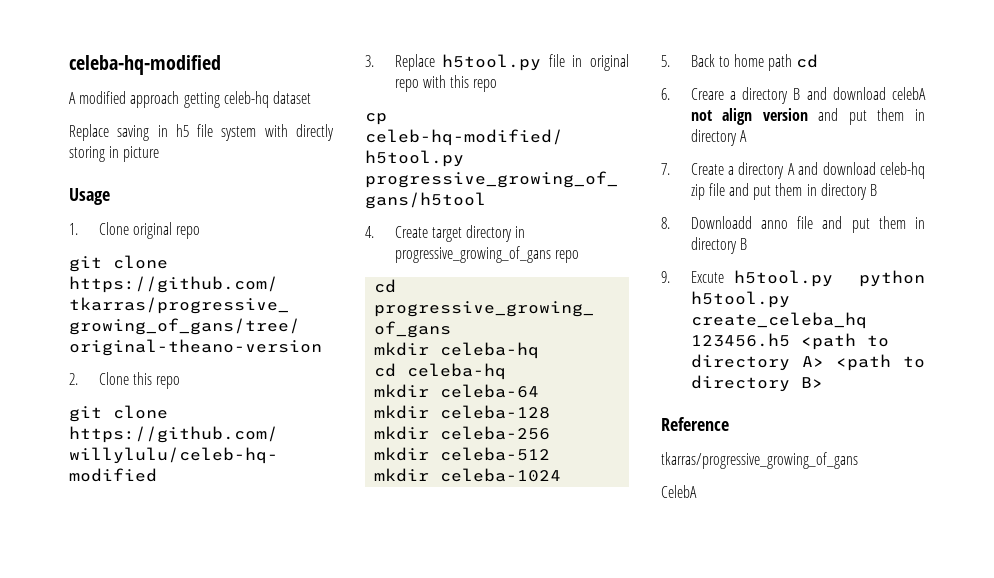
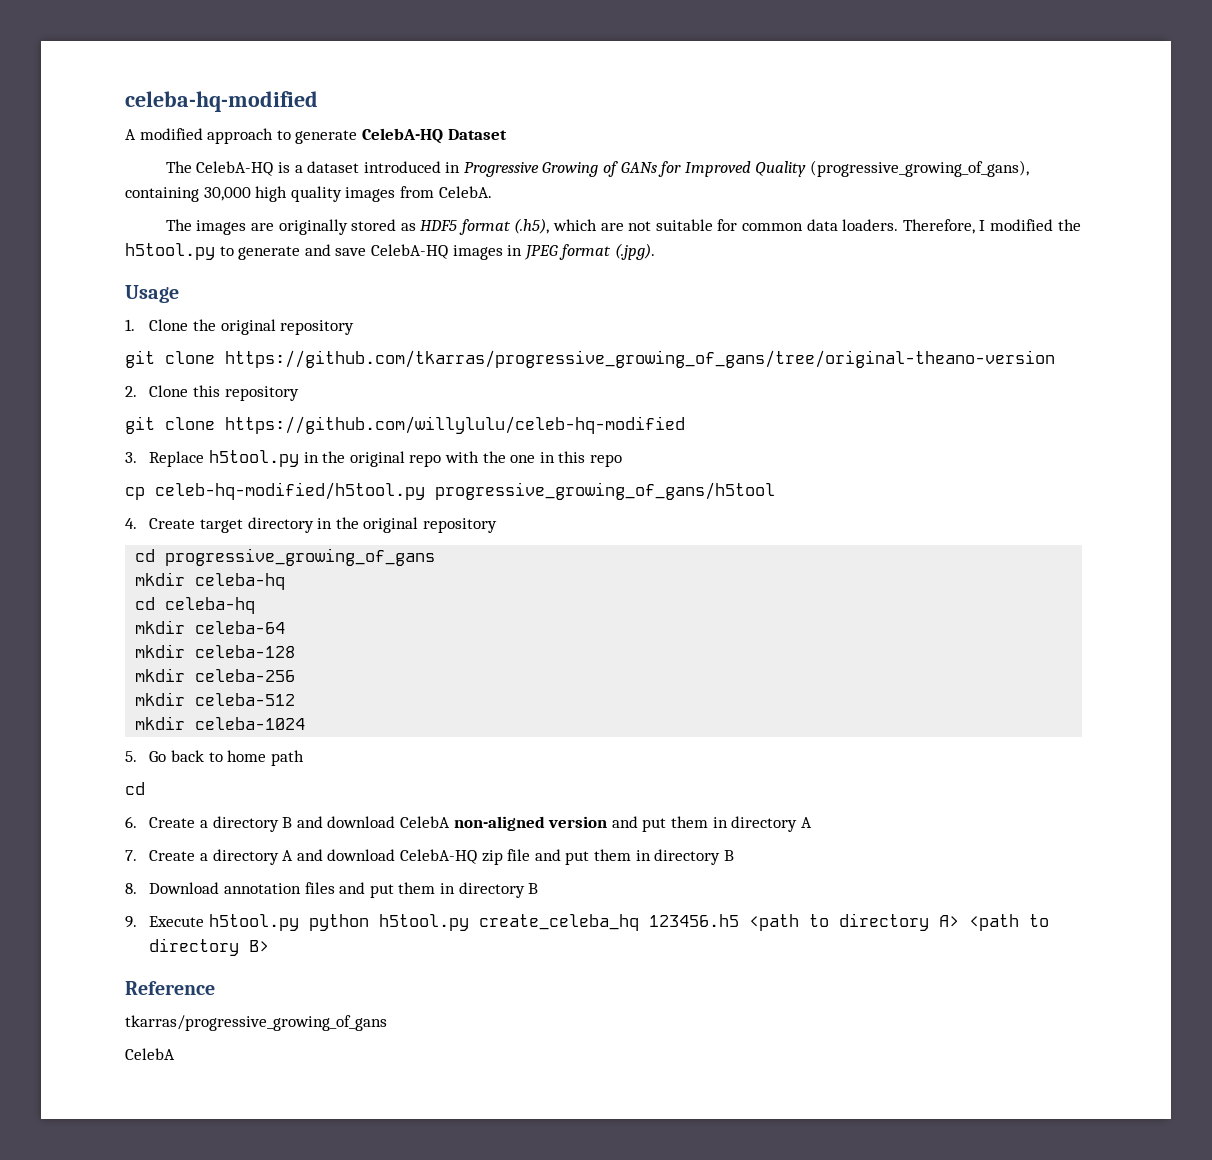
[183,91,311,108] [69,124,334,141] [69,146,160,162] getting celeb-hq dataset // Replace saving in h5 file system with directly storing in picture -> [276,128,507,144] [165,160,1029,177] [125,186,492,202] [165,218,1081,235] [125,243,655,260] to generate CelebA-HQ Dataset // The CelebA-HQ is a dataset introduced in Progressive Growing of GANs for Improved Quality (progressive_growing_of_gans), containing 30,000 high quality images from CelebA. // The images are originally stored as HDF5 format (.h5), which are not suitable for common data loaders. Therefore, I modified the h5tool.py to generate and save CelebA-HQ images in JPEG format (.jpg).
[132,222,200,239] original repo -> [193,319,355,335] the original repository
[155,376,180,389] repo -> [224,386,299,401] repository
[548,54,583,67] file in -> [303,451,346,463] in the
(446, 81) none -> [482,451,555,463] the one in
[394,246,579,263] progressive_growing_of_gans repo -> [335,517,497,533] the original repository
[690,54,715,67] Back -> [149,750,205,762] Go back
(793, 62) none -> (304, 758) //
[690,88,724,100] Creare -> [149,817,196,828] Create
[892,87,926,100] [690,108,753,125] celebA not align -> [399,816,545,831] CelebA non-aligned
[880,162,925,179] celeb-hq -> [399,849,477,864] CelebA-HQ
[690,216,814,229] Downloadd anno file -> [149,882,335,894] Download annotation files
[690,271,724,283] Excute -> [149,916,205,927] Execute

==

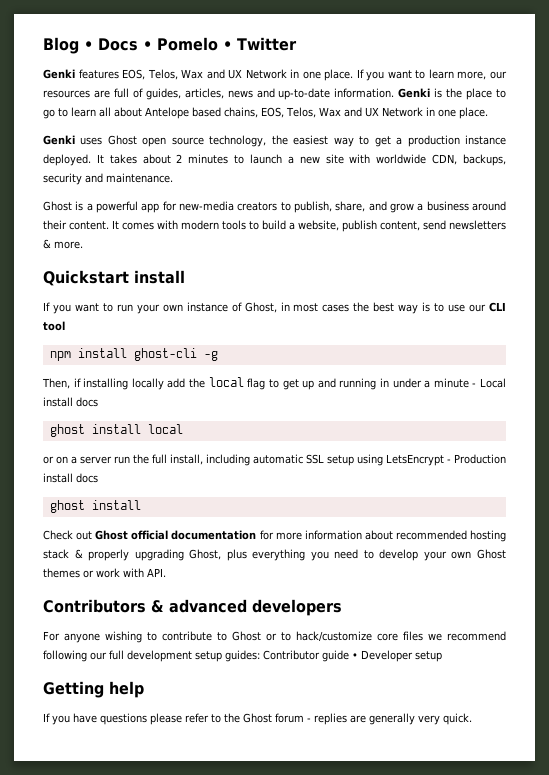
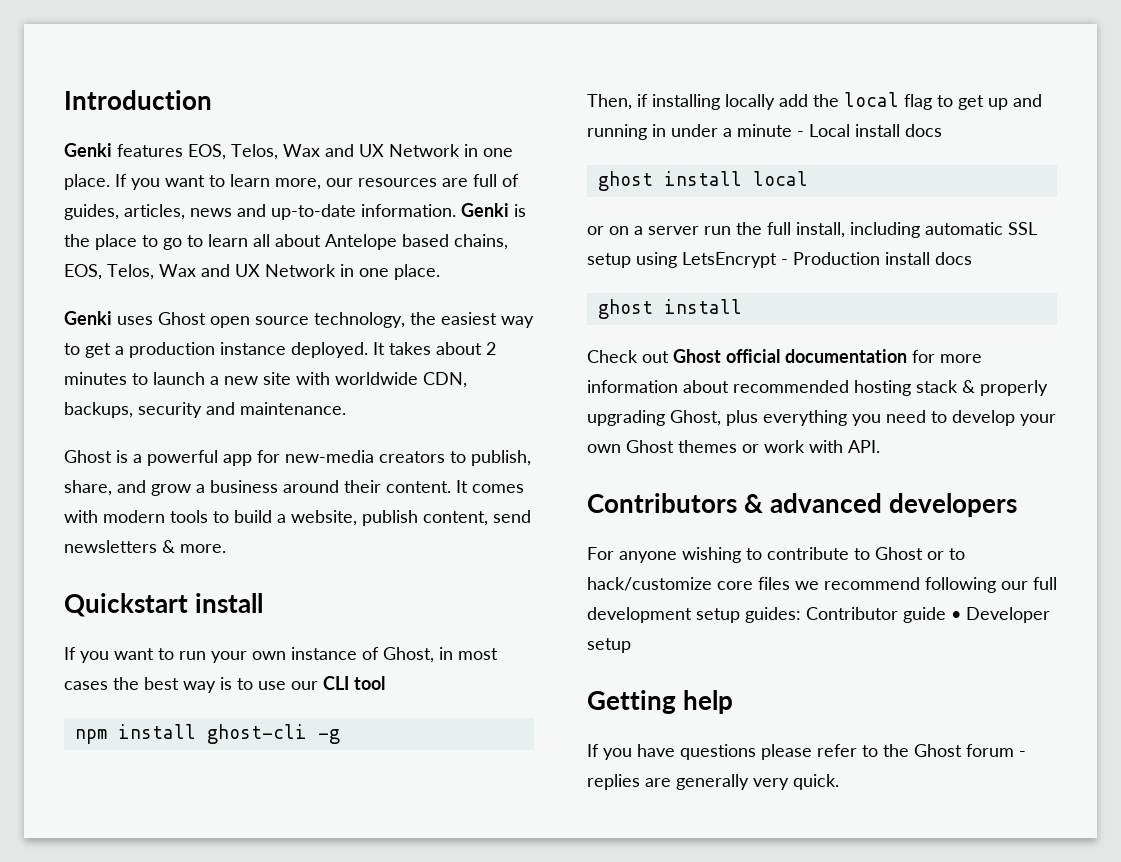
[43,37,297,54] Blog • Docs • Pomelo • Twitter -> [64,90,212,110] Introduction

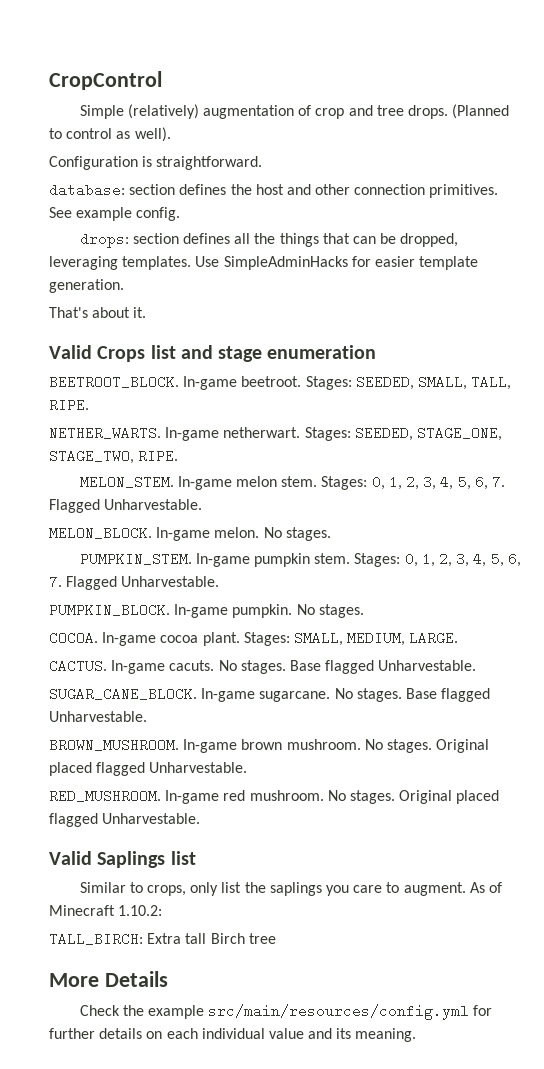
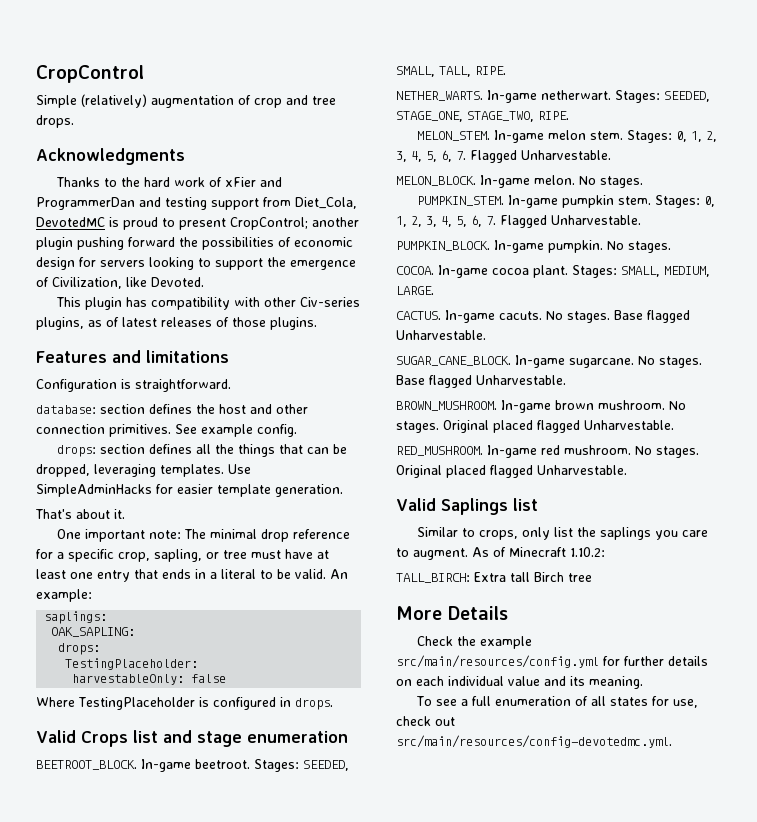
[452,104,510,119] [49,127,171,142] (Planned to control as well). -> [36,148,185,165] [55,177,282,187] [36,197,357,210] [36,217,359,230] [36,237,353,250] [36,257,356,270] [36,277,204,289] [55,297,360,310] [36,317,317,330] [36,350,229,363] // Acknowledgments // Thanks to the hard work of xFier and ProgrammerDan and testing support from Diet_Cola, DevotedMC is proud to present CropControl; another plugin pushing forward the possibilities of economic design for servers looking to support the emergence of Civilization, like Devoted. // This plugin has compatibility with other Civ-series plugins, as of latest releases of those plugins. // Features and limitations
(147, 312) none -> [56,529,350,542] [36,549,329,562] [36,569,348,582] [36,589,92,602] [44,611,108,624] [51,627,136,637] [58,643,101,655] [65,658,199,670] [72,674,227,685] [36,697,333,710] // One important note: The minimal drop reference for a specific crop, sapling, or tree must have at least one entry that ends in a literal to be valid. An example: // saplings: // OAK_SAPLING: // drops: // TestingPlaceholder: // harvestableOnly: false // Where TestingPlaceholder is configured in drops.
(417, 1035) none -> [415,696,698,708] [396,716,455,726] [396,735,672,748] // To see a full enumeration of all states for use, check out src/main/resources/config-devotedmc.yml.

...

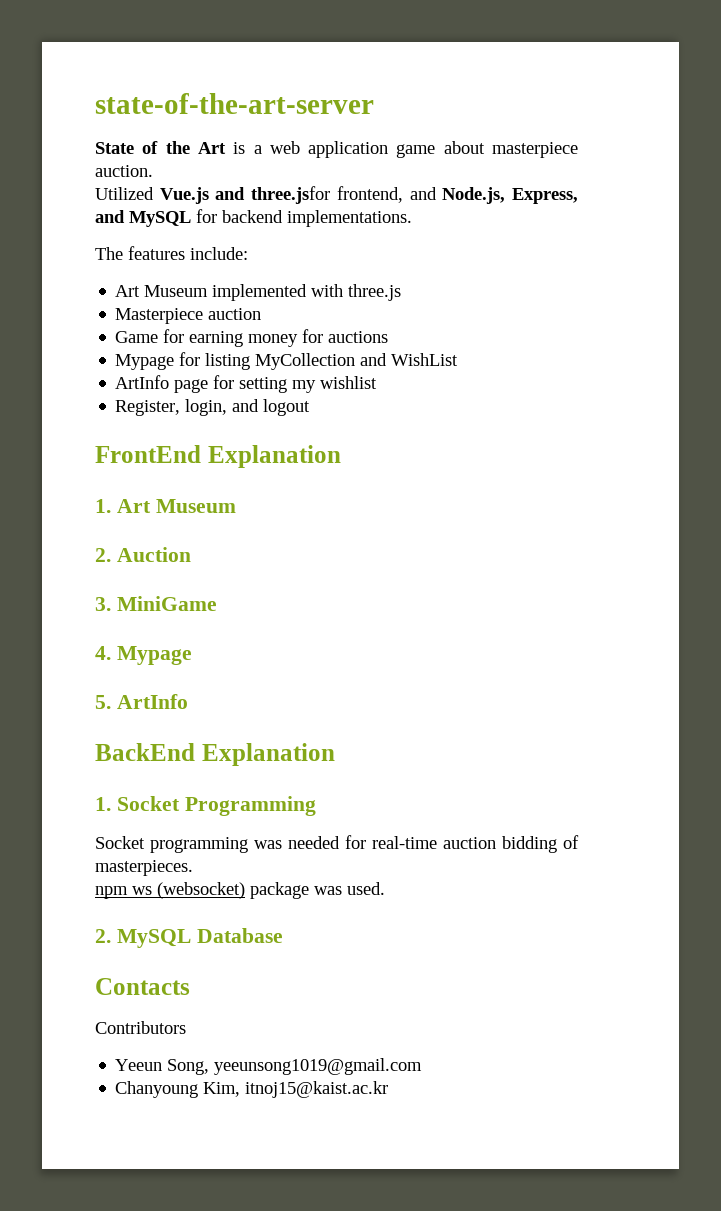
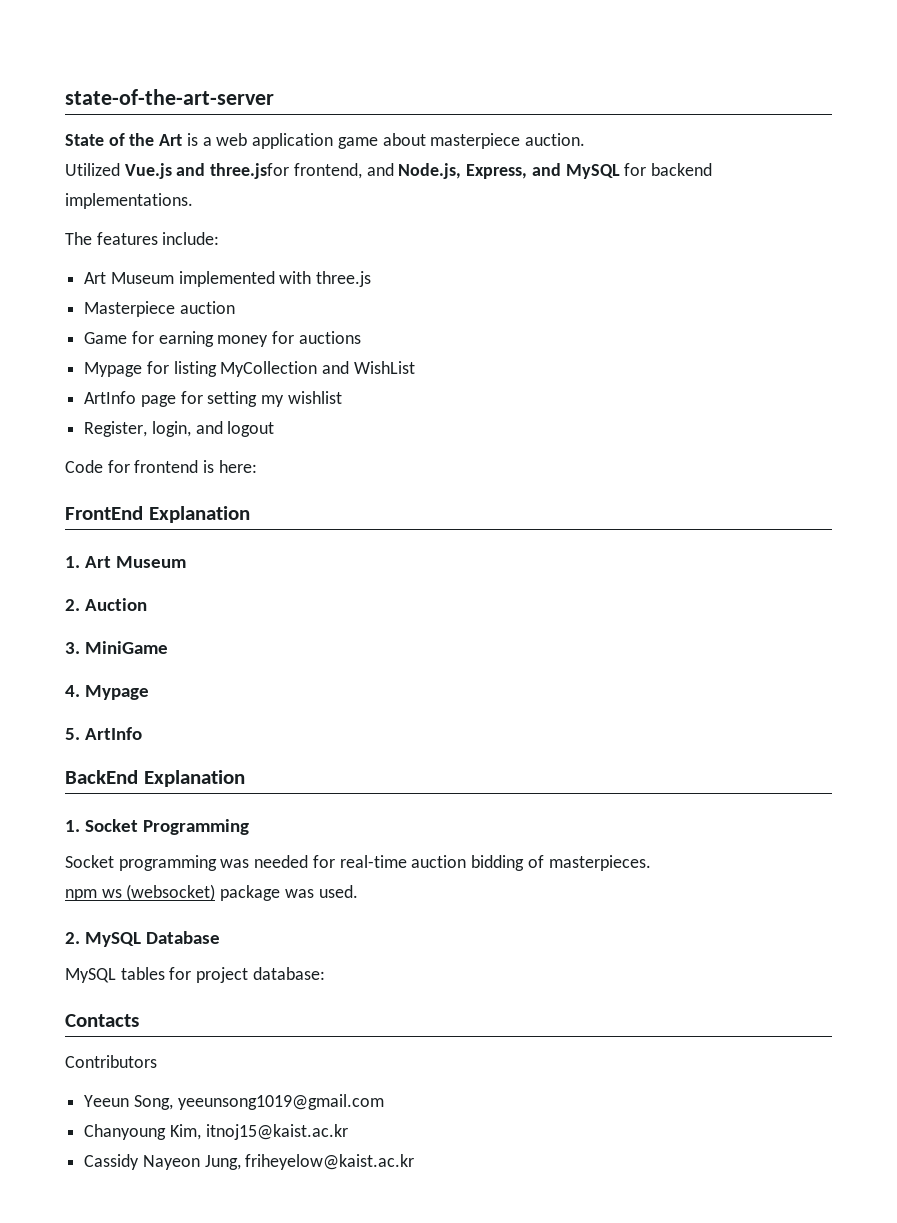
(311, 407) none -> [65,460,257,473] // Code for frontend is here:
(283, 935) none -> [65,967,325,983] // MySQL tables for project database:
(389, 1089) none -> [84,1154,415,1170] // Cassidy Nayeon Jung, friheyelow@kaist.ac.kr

AIM OF THE EXERCISE :: Each line of the entries that contains "from" counts once; state the total as a bare number.

EXERCISE OUTPUT :: 2